Each morning during my last visit, the sounds of morning reveille drifted in from over the wall our house. Yes, reveille, like in the Army. A rousing drum-and-bugle bit that lasts about 20 minutes to a half an hour, meant to energize the troops.
At first, I thought a wacky neighbor had a novelty alarm clock. But it was real, and around the corner, where the municipal police are stationed. Our host said that they were probably rehearsing for a parade or ceremony that day, but this went on the entire week. The bugler had obviously been practicing and had improved, our host commented.
The second or third day this happened, I finished my coffee and marched over there (I can’t just walk when military music is playing) to take a picture of this approaching army. It was the first time I had dared to leave the house in shorts and flip flops.

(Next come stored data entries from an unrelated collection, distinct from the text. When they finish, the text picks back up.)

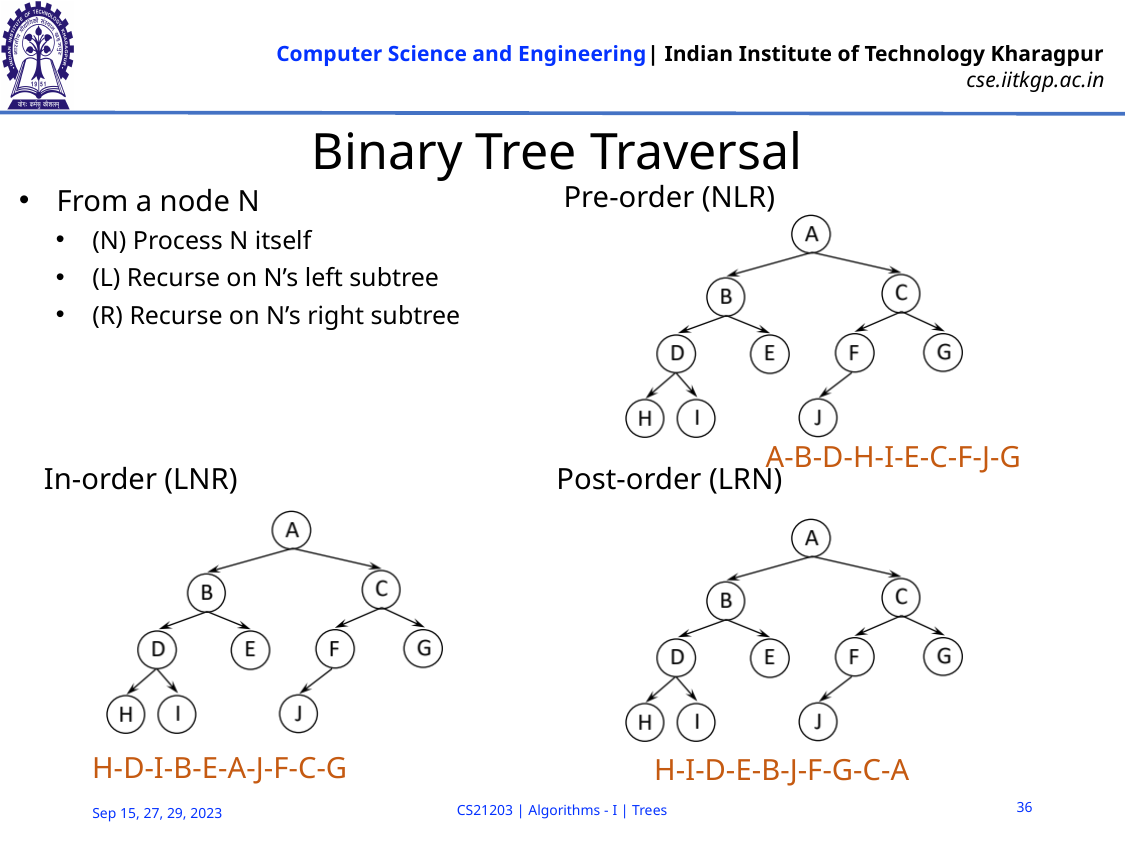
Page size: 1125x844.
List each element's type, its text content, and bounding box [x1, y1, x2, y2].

picture [103, 506, 445, 743]
picture [622, 514, 965, 751]
text_box H-I-D-E-B-J-F-G-C-A [639, 745, 966, 790]
text_box Pre-order (NLR) [548, 172, 835, 218]
text_box H-D-I-B-E-A-J-F-C-G [77, 744, 404, 789]
picture [622, 210, 965, 447]
text_box From a node N (N) Process N itself (L) Recurse on N’s left subtree (R) Recurse on N’s right subtree [4, 176, 486, 340]
title Binary Tree Traversal [35, 78, 1078, 221]
slide_number 36 [992, 785, 1048, 831]
picture [1, 1, 74, 110]
footer CS21203 | Algorithms - I | Trees [185, 787, 940, 833]
text_box In-order (LNR) [29, 454, 322, 500]
text_box A-B-D-H-I-E-C-F-J-G [750, 432, 1078, 478]
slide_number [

There the police were, in the police station courtyard, all lined up in formation like the French Foreign Legion. From the street, I could see a bugle, and bunch of drums, but I couldn’t tell from my vantage point if there was a majorette twirling a baton. On the streets, trucks were lined up and officers were jumping on and heading out to their appointed rounds. Citizens walked on by like nothing special was happening.
They wouldn’t let me take pictures, so once again I’m resorting to Google Street Maps imagery. Sadly, the Google camera truck missed the procession. If you want a free show around 7:15, and you’re in the Mejorada area, be sure to go for the morning spectacle, but leave your camera in your pocket or purse.